__What the task asks__
According to the abstract on ERCC1 expression in resected non-small-cell lung cancer, in how many patients were EGFR mutations found?

__Given passage__
Journal of Thoracic Oncology:
August 2007 - Volume 2 - Issue 8 - p S522
doi: 10.1097/01.JTO.0000283543.49212.04
Poster Abstracts: BSTB: Prognostic Factors: BSTB: Prognostic Factors Posters, Tue, Sept 4
Background:
To investigate whether excision repair cross-complementation group 1 (ERCC1) expression as determined immunohistochemically, single nucleotide polymorphisms (SNPs) in the ERCC1 gene, and mutations of epidermal growth factor receptor (EGFR) are related to the prognosis of curatively resected non-small-cell lung cancer (NSCLC), and whether these markers are related.
Methods:
One-hundred and thirty-three consecutive patients with NSCLC who did not receive adjuvant chemotherapy after curative surgery were included in this study. Representative areas from formalin-fixed paraffin-embedded tumor samples were chosen for tissue microarray analysis. Immunohistochemistry was performed for ERCC1 and the median semiquantitative H-score was used as a cut-off. EGFR mutations (exons 18, 19, and 21) were analyzed by the direct sequencing of tumor samples. Two SNPs in the ERCC1 gene, C8092A and T19007C, were investigated on the tumor samples.
Results:
ERCC1 expression was evaluable in 130 patients and ERCC1 was found to be positive in 80 patients (61.5%). Moreover, ERCC1 was expressed more frequently in smokers and in squamous cell carcinomas. Patients with positive ERCC1 expression survived longer (median overall survival 2,742 days for ERCC1-positive vs. 1,423 days for ERCC1-negative, P=.0463). EGFR mutations were found in 27 patients (20.3%) but they were not found to affect overall survival. Interestingly, EGFR mutations were more frequent in ERCC1-negative tumors (12.5% in ERCC1-positive vs. 30% in ERCC1-negative tumors, P=.014). The SNPs in the ERCC1 gene were not associated with ERCC1 expression of the tumors and did not affect overall survival of the patients.
Conclusions:
ERCC1 expression was identified as a prognostic marker of longer survival in resected NSCLCs. In addition, EGFR mutations were more frequently found in ERCC1-negative tumors, but were not found to affect survival in our patient group.

(Records from a dataset)
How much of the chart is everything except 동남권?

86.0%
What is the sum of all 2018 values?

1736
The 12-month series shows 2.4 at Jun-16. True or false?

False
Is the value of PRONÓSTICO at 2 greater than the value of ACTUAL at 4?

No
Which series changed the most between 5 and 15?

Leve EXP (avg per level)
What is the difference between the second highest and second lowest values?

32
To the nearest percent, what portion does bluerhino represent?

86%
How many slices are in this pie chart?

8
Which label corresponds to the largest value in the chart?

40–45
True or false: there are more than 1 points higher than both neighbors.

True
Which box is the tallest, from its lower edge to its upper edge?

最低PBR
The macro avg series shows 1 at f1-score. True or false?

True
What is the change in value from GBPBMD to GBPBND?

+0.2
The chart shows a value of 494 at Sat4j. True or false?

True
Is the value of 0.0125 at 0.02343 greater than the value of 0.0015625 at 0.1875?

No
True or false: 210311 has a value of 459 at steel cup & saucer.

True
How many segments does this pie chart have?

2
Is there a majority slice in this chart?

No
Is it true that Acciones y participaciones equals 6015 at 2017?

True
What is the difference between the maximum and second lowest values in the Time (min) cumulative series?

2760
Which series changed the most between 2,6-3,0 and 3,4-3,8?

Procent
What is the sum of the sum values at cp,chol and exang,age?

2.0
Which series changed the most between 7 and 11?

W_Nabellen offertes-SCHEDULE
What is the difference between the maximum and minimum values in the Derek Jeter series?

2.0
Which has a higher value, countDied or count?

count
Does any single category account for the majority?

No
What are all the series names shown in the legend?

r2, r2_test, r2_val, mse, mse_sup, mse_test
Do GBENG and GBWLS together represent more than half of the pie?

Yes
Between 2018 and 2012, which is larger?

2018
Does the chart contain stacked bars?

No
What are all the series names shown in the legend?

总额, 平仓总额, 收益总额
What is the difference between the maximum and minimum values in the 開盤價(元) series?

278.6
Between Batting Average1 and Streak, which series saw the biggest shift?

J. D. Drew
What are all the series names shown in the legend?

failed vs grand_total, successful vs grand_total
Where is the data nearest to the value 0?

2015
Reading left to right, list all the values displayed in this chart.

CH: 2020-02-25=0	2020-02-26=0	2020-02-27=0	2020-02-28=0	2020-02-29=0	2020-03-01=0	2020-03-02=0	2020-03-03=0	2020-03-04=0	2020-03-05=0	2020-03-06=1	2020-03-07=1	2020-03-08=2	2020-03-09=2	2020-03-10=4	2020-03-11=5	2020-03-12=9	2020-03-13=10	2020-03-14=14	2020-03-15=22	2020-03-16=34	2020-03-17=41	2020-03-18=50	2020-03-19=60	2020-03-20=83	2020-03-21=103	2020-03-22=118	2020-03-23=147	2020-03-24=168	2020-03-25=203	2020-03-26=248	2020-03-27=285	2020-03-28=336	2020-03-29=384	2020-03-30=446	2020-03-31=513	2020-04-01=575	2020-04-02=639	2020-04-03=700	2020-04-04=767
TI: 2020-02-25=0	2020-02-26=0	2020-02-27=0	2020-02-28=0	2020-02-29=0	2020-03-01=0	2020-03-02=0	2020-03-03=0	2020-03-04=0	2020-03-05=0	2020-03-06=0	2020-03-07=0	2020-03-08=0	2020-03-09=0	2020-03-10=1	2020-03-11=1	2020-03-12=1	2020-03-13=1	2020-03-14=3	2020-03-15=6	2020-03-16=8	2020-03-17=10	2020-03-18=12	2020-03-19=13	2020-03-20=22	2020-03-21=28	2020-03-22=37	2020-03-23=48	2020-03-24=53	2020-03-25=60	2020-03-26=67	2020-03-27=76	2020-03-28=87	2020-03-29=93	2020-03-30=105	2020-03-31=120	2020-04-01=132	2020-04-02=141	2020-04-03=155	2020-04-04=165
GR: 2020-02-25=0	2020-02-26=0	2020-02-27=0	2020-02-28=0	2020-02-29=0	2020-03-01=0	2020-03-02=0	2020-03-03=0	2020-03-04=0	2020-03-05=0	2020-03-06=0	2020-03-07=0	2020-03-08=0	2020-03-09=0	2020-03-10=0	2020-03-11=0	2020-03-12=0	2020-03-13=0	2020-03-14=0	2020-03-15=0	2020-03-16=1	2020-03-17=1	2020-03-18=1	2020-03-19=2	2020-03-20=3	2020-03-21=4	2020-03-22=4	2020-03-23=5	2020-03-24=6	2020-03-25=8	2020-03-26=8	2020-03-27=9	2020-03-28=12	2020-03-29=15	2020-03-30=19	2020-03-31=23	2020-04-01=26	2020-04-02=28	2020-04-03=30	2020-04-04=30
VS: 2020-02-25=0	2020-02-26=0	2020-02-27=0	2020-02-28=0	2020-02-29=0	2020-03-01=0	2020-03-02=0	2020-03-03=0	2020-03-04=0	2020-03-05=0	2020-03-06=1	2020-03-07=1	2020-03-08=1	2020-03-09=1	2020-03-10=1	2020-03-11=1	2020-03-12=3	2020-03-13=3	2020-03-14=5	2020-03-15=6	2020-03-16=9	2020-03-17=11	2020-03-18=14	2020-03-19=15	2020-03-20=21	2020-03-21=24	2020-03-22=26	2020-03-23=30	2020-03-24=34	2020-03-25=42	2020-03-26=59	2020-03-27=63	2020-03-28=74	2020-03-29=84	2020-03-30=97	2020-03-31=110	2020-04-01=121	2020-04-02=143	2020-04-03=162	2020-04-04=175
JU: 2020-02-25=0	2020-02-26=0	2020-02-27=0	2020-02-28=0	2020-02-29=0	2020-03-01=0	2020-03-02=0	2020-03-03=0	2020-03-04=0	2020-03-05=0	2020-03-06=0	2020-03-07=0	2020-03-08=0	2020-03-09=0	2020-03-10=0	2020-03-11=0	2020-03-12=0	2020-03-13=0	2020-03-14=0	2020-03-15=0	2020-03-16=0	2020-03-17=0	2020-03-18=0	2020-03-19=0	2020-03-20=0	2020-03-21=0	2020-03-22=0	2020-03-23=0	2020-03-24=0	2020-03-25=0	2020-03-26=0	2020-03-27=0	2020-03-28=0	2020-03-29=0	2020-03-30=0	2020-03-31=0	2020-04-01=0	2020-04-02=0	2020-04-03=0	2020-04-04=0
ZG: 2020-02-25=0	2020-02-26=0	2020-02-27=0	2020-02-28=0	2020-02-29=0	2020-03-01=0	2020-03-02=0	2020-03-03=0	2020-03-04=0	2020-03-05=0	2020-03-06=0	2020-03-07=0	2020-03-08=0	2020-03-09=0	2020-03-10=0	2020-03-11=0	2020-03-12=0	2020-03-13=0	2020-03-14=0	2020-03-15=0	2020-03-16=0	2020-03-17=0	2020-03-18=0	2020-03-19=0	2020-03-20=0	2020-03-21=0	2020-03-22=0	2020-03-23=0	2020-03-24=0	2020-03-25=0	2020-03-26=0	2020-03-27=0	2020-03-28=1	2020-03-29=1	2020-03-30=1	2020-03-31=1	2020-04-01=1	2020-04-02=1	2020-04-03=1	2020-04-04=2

__Exercise output__
27 patients (20.3%).